WORK ORDER
Your answer must consist of exactly the lines below, starting with the line with "After the scan, we" and going on through the line with "Page 3 of 4 | MRI: Brain Scan", and nothing else.

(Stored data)
━━━━

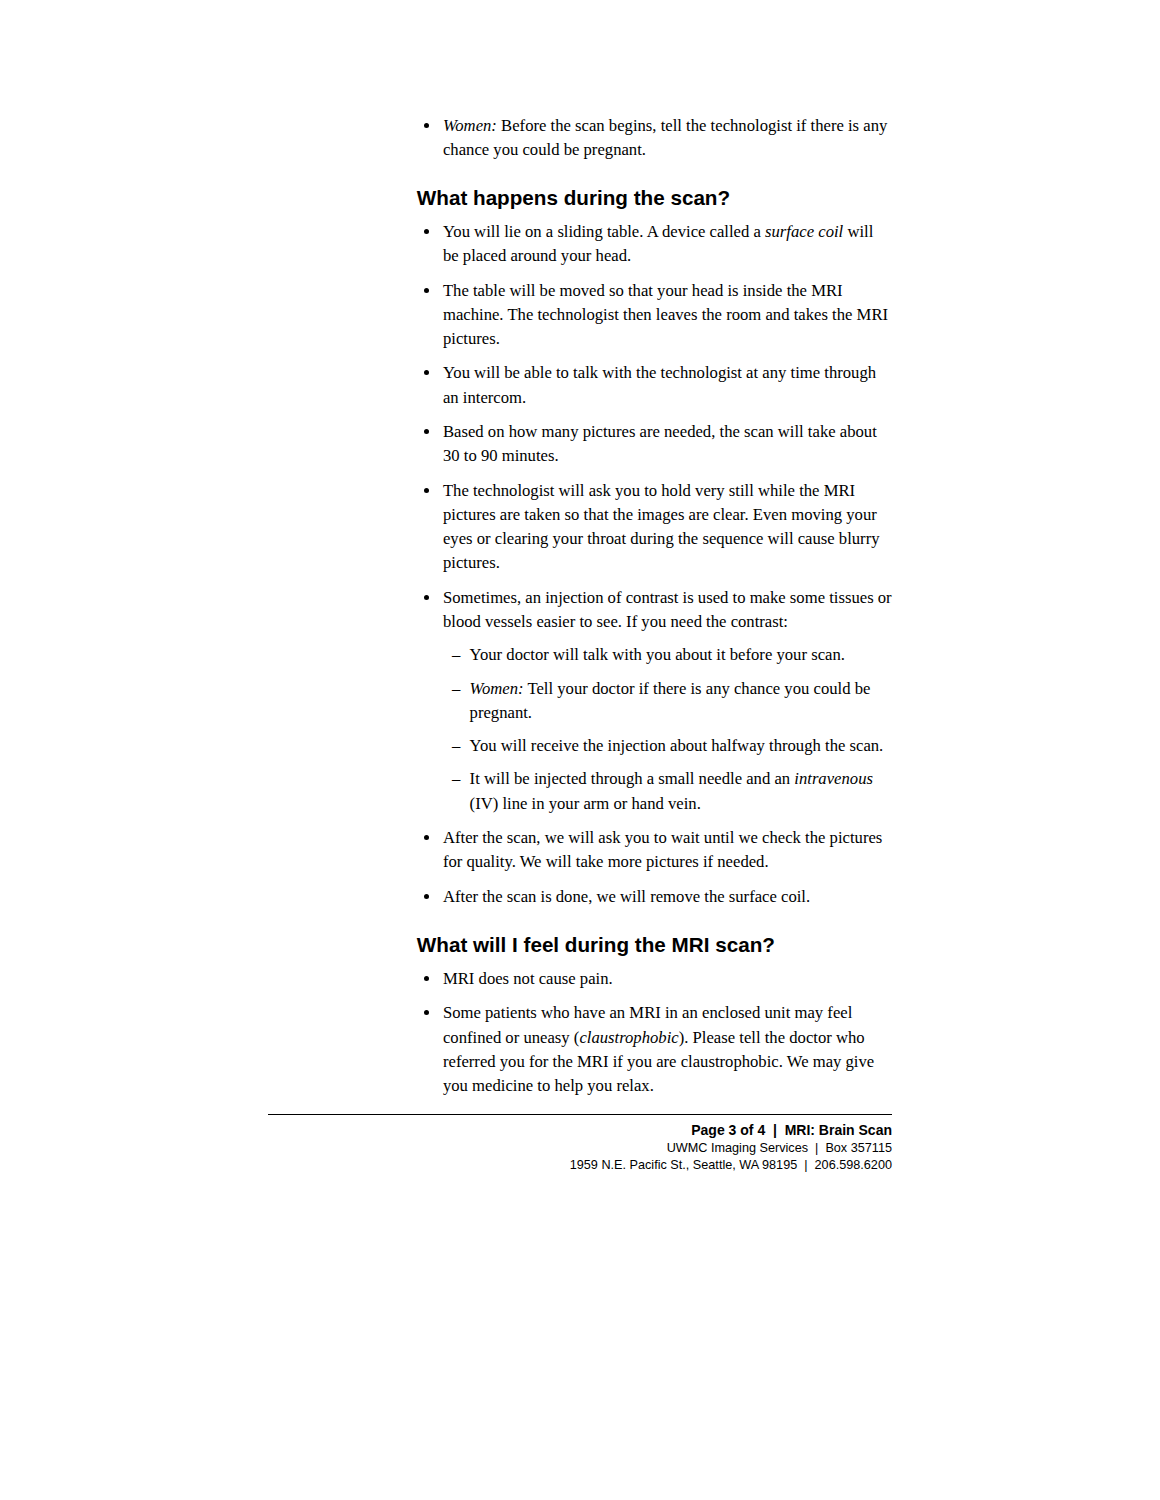Women: Before the scan begins, tell the technologist if there is any chance you could be pregnant.
What happens during the scan?
You will lie on a sliding table. A device called a surface coil will be placed around your head.
The table will be moved so that your head is inside the MRI machine. The technologist then leaves the room and takes the MRI pictures.
You will be able to talk with the technologist at any time through an intercom.
Based on how many pictures are needed, the scan will take about 30 to 90 minutes.
The technologist will ask you to hold very still while the MRI pictures are taken so that the images are clear. Even moving your eyes or clearing your throat during the sequence will cause blurry pictures.
Sometimes, an injection of contrast is used to make some tissues or blood vessels easier to see. If you need the contrast:
Your doctor will talk with you about it before your scan.
Women: Tell your doctor if there is any chance you could be pregnant.
You will receive the injection about halfway through the scan.
It will be injected through a small needle and an intravenous (IV) line in your arm or hand vein.
After the scan, we will ask you to wait until we check the pictures for quality. We will take more pictures if needed.
After the scan is done, we will remove the surface coil.
What will I feel during the MRI scan?
MRI does not cause pain.
Some patients who have an MRI in an enclosed unit may feel confined or uneasy (claustrophobic). Please tell the doctor who referred you for the MRI if you are claustrophobic. We may give you medicine to help you relax.
Page 3 of 4 | MRI: Brain Scan
UWMC Imaging Services | Box 357115
1959 N.E. Pacific St., Seattle, WA 98195 | 206.598.6200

━━━━

TASK ANSWER
After the scan, we will ask you to wait until we check the pictures for quality. We will take more pictures if needed.
After the scan is done, we will remove the surface coil.
What will I feel during the MRI scan?
MRI does not cause pain.
Some patients who have an MRI in an enclosed unit may feel confined or uneasy (claustrophobic). Please tell the doctor who referred you for the MRI if you are claustrophobic. We may give you medicine to help you relax.
Page 3 of 4 | MRI: Brain Scan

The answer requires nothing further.